Clinical and pathologic observations since 1966 have proved that the human heart is sensitive to the effects of ionizing radiation (1-3). Both myocardium and pericardium may suffer characteristic lesions when irradiated in the course of treatment of thoracic tumors. The end results are severe pericardial fibrosis, pericardial effusion, and diffuse myocardial fibrosis (2). These lesions are dose dependent and may cause heart failure and death, mainly through the mechanism of pericardial tamponade or pericardial constriction (3). Identical lesions have been produced in New Zealand white rabbits using a single local dose of 2000 rads or fractionated radiation (5400 rads in 12 equal fractions over 28 elapsed days: 2060 rets) (4). Electron microscopic studies of the rabbit model indicate that the capillary endothelial cell is the critical site of injury in the irradiated myocardium (5, 6). Its damage causes capillary thrombosis or rupture, which in turn produce insufficiency of the microcirculation. The resulting ischemia leads to the final diffuse myocardial fibrosis. The dose response of heart and pericardium was studied in 192 male C3H/Km mice weighing 28-33 g. These mice were divided into 16 groups of 12 animals each. One group received no treatment. The mice in the remaining 15 groups received single doses of x-irradiation to the heart varying from 1200-4000 rads (in 200-rad increments), from a 250-kV source (7). The end point of this experiment was to be death due to the radiation-induced heart failure, which occurs in approximately 50% of rabbits receiving a single dose of 2000 rads (4).
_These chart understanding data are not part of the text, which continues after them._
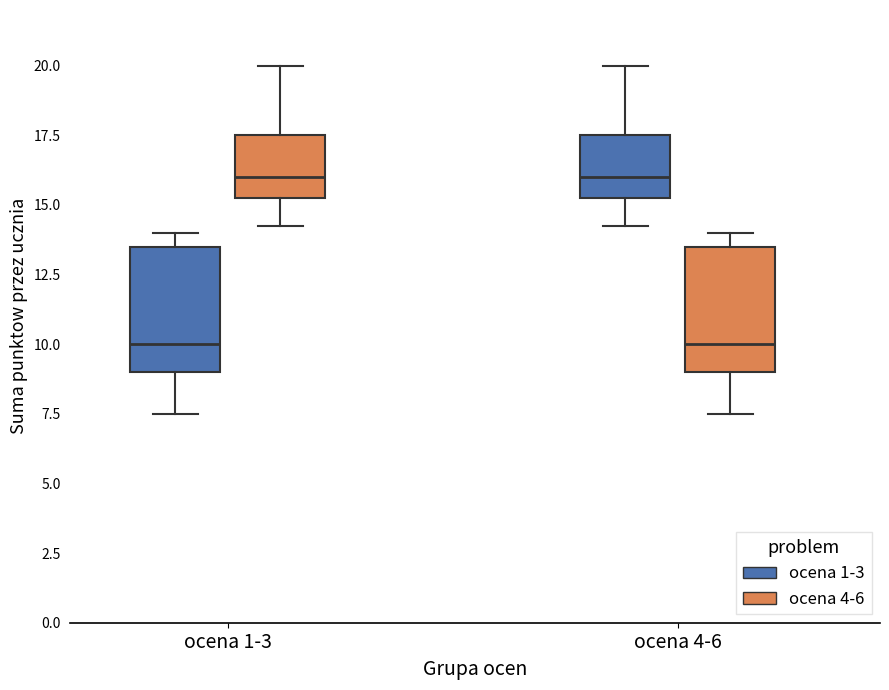

Reading left to right, read every box against the y-axis: the position of its median line, the range the box covers, and the ends of its whiskers. The values are not printed on the chart, so give them approximately, as read against the axis.

ocena 1-3 (ocena 1-3): median 10.0, box 9.0 to 13.5, whiskers 7.5 to 14.0
ocena 1-3 (ocena 4-6): median 16.0, box 15.5 to 17.5, whiskers 14.5 to 20.0
ocena 4-6 (ocena 1-3): median 16.0, box 15.5 to 17.5, whiskers 14.5 to 20.0
ocena 4-6 (ocena 4-6): median 10.0, box 9.0 to 13.5, whiskers 7.5 to 14.0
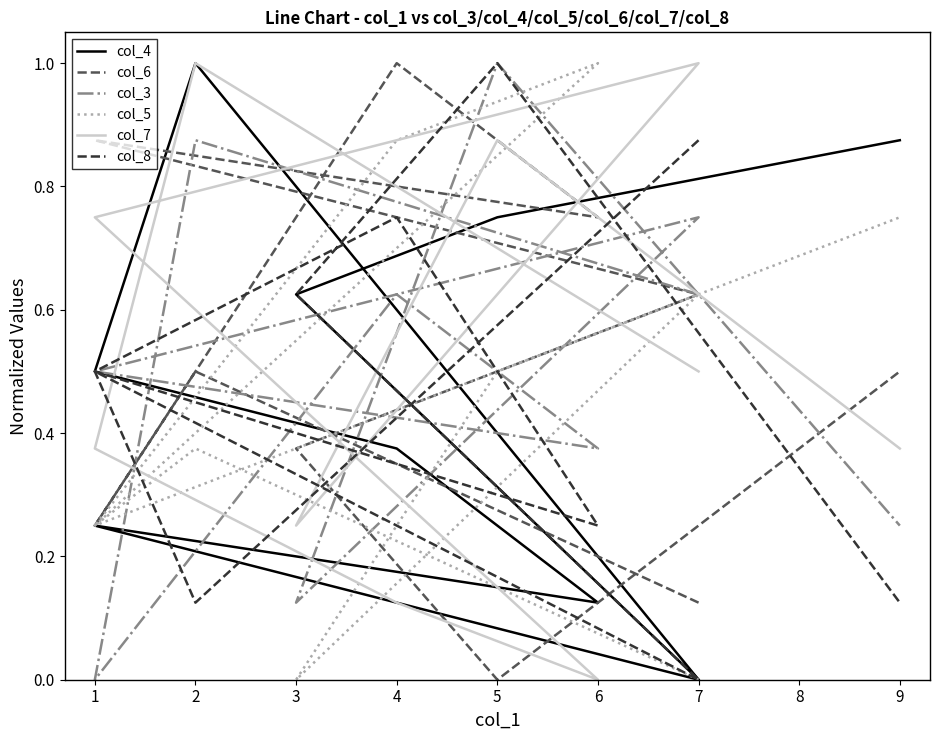

What are all the series names shown in the legend?

col_4, col_6, col_3, col_5, col_7, col_8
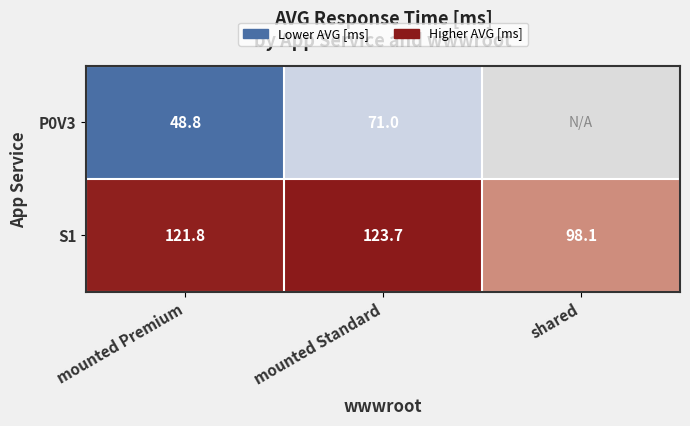

The value of S1 at mounted Standard is 123.7. True or false?

True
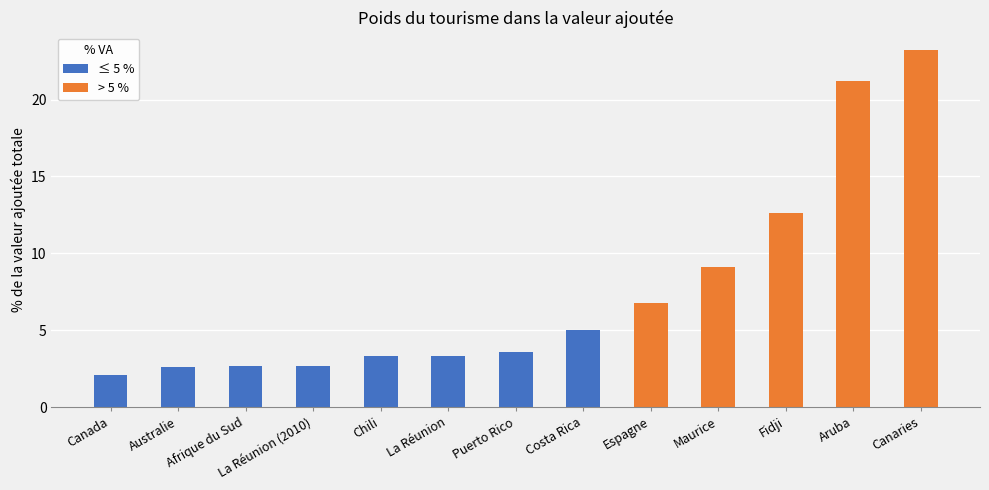

Reading left to right, what are all the values shown in this chart?

2.1	2.6	2.7	2.7	3.3	3.3	3.6	5.0	6.8	9.1	12.6	21.2	23.2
But the expected wave of deaths never occurred in the mice, even after a period of observation of 180 days (rabbits usually die between 70 and 150 days after a single dose of 2000 rads); indeed, the only clinical signs that the mice had been exposed to radiation were the characteristic depigmentation and epilation of skin in the pathway of the beam. Furthermore, the necropsies of mice sacrificed at 180 days showed no trace of the expected diffuse myocardial fibrosis, pericardial fibrosis, or pericardial effusion. Instead, the hearts of mice exposed to 2000 rads or more revealed ventricular mural thrombi composed of fibrin with varying degrees of collagen replacement (Fig. 1). The extension of these thrombi and the proportion of collagen were dose-dependent. None of the age-matched unirradiated control mice had such thrombi (7).